Il existe d’autres méthodes pour effectuer ce type de calcul, aboutissant à des résultats différents. La Réserve fédérale, dans ses publications annuelles, se réfère généralement à la taille de son bilan par rapport au PIB du pays (avec un objectif d’environ 20 % à l’avenir) ou aux liquidités bancaires en pourcentage des actifs bancaires (un niveau « suffisant » étant considéré comme se situant autour de 12 %).

Le PIB des États-Unis a augmenté d’environ 3 500 milliards de dollars au cours des deux dernières années, soit un peu moins de 1 800 milliards de dollars par an. Si ce rythme se maintient pendant les deux prochaines années et si la Réserve fédérale conserve son ratio actuel d’environ 20 % entre son bilan et la croissance du PIB, cela représente une croissance du bilan de 360 milliards de dollars par an.
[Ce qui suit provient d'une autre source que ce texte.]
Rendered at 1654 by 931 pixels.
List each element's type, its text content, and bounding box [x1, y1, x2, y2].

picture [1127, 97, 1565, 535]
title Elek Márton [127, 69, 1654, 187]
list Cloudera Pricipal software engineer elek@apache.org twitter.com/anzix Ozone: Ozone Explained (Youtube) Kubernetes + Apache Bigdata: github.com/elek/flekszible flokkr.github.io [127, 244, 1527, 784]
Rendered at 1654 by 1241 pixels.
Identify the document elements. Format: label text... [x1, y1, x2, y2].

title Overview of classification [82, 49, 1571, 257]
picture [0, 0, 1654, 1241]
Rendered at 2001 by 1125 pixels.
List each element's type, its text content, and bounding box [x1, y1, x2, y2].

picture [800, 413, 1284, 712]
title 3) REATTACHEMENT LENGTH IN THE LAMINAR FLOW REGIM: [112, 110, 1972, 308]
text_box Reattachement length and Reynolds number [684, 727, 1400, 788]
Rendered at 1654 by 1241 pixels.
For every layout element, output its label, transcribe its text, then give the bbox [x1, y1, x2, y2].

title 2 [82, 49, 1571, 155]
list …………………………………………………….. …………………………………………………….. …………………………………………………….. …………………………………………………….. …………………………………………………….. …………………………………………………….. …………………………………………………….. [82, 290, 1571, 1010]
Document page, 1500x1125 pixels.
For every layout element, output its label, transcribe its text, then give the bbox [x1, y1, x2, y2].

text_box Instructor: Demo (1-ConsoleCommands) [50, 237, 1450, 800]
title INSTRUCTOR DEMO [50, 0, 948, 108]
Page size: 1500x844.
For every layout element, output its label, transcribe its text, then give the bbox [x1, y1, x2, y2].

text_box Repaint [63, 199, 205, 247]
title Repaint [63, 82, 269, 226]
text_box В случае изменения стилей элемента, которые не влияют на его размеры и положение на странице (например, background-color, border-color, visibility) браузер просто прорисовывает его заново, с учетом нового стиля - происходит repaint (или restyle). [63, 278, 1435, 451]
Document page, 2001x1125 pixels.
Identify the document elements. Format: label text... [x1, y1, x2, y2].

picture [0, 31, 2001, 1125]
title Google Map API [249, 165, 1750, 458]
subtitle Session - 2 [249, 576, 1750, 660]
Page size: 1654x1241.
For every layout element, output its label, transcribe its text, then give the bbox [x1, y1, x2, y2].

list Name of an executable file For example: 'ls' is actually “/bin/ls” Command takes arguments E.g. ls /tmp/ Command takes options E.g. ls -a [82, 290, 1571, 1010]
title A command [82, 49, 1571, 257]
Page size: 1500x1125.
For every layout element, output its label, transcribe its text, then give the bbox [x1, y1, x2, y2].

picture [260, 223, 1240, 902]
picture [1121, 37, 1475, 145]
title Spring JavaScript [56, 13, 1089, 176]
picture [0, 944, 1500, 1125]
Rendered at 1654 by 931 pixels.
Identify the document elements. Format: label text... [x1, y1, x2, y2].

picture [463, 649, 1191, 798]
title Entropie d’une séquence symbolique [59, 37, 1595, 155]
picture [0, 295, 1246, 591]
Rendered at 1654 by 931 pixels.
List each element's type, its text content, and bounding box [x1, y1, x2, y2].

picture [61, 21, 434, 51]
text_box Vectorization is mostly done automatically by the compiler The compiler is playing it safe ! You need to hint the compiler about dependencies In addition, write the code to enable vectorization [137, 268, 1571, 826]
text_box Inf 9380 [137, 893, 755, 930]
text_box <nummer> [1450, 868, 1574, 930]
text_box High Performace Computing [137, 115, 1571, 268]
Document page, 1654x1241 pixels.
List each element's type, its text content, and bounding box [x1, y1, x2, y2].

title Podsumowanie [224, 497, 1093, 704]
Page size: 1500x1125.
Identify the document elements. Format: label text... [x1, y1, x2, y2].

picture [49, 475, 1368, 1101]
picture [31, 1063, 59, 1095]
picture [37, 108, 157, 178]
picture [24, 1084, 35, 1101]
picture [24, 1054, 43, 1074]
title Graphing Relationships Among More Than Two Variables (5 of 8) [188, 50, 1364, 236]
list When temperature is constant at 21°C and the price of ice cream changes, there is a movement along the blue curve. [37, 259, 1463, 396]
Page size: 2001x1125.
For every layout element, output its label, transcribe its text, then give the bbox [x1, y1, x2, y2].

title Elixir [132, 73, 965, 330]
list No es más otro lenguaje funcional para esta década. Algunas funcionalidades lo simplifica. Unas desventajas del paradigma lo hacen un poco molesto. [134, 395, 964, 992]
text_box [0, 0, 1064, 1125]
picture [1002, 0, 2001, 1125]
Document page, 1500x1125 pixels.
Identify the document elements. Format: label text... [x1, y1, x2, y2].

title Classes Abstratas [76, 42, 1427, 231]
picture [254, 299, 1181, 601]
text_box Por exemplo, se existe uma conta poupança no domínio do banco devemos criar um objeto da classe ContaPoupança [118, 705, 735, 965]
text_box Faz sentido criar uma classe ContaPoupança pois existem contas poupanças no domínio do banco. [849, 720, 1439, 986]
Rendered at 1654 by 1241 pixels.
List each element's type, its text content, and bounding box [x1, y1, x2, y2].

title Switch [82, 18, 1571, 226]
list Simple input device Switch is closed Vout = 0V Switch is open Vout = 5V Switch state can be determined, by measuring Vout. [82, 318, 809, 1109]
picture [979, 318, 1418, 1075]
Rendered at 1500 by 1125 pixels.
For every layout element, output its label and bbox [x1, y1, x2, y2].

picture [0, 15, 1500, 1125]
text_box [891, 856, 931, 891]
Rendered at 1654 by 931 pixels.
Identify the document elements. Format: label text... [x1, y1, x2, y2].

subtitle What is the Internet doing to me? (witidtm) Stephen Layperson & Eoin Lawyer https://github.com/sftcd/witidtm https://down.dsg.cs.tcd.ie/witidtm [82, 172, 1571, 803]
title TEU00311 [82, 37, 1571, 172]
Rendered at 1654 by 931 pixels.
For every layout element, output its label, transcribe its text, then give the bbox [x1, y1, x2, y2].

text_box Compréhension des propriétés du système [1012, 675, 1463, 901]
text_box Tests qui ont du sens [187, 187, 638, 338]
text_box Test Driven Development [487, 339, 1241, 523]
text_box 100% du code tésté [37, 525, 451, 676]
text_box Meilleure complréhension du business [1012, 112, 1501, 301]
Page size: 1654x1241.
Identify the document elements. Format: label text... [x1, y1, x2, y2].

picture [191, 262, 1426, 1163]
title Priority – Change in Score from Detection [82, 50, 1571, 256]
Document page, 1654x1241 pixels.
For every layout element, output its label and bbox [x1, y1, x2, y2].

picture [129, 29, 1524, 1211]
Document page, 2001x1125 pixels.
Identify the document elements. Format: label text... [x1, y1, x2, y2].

Comme indiqué précédemment, la Fed prévoit une augmentation de son bilan comprise entre 220 et plus de 375 milliards de dollars cette année, ce qui correspond à nos estimations. Même en doublant le plafond pour atteindre 750 milliards de dollars, cela reste relativement modeste au regard de la taille actuelle du système.
La question est donc de savoir quels scénarios pourraient déstabiliser ce résultat de référence et entraîner des chiffres beaucoup plus élevés ?
Récession
Les États-Unis étant beaucoup plus financiarisés que la plupart de leurs homologues, leurs recettes fiscales sont fortement corrélées à la performance des prix des actifs. En particulier, lorsque le marché boursier stagne ou baisse pendant un an ou plus, les recettes fiscales commencent également à stagner, avec un certain décalage.
De même, une hausse du chômage réduit les recettes fiscales.
Il y a quelques décennies, l’économie était directement liée à la santé du marché boursier. Aujourd’hui, avec une bourse aussi importante (200 % du PIB), c’est l’inverse : une bourse en berne peut avoir un impact significatif sur la santé de l’économie. En effet, près de 90 % des actions sont détenues par les 10 % les plus riches, qui représentent près de 50 % des dépenses de consommation. Lorsque leurs portefeuilles sont en difficulté, ils ont tendance à réduire leurs dépenses. Cela affecte les bénéfices des entreprises, ce qui freine les embauches et boucle la boucle.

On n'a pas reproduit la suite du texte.